*PROBLEM STATEMENT:* Count up the lines holding "Figure" in the material, then reply with only the number.

*DATASET SECTION:*
════════════════════
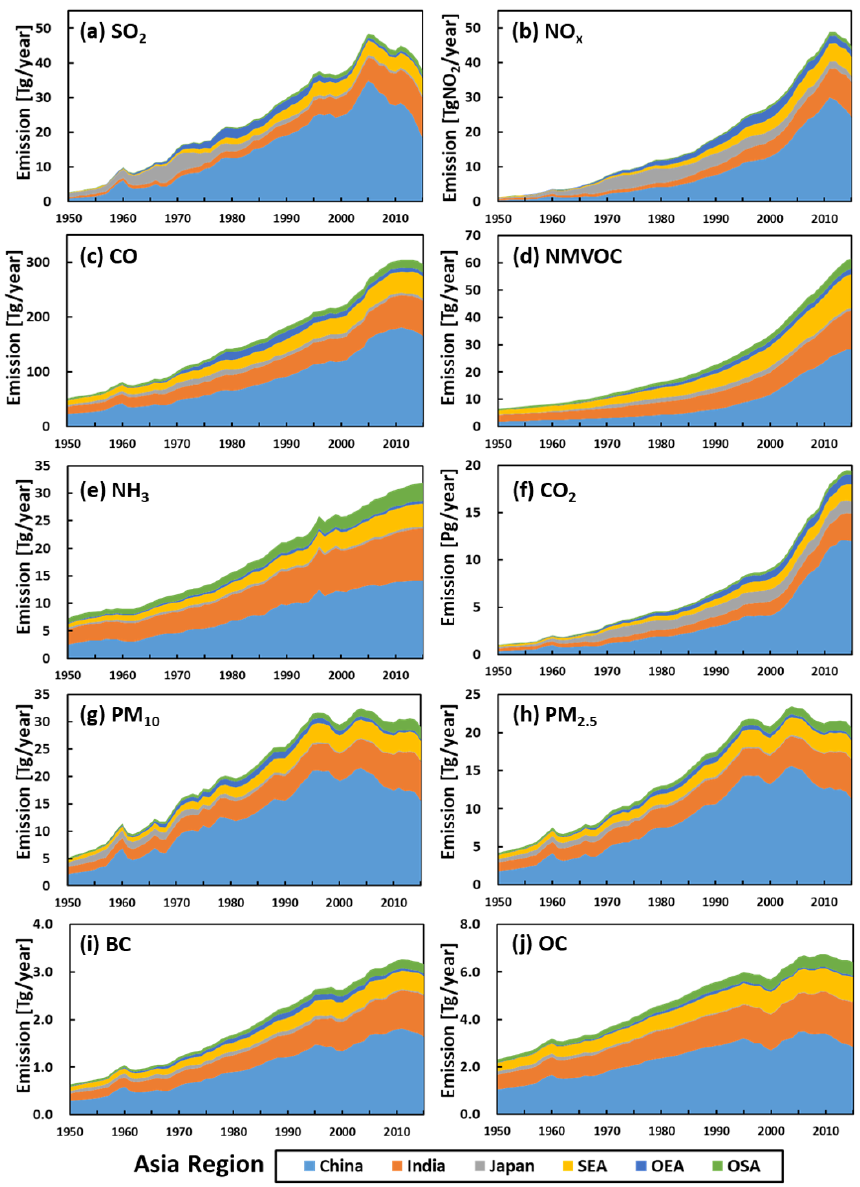
Figure 2. Trends of (a) SO 2 , (b) NO x , (c) CO, (d) NMVOCs, (e) NH 3 , (f) CO 2 , (g) PM 10 , (h) PM 2 . 5 , (i) BC, and (j) OC emissions in Asia during 1950–2015 for each region. See Fig. 1 for countries included in SEA, OEA, and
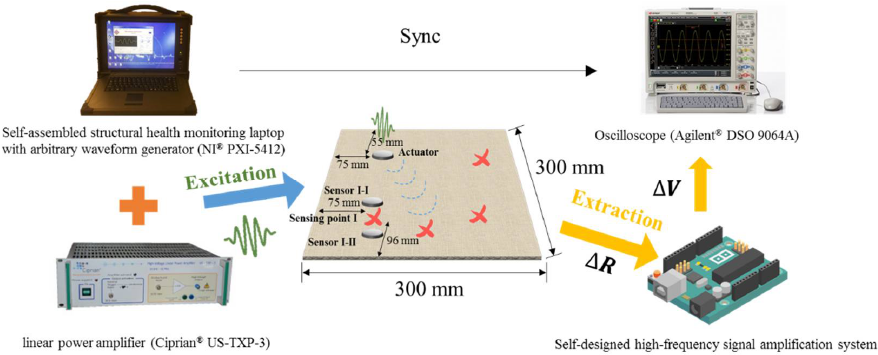
Figure 11. Experimental setup of the excitation and extraction system in the acquisition of UGW test.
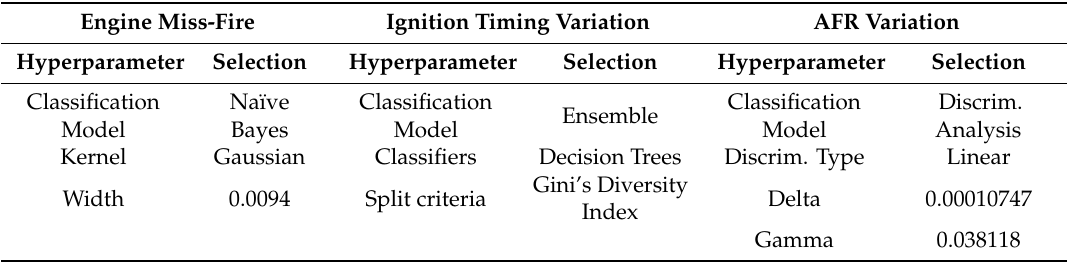
Table 5. Optimal parameters for Model 2—using Bayesian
════════════════════
*TASK OUTPUT:* 2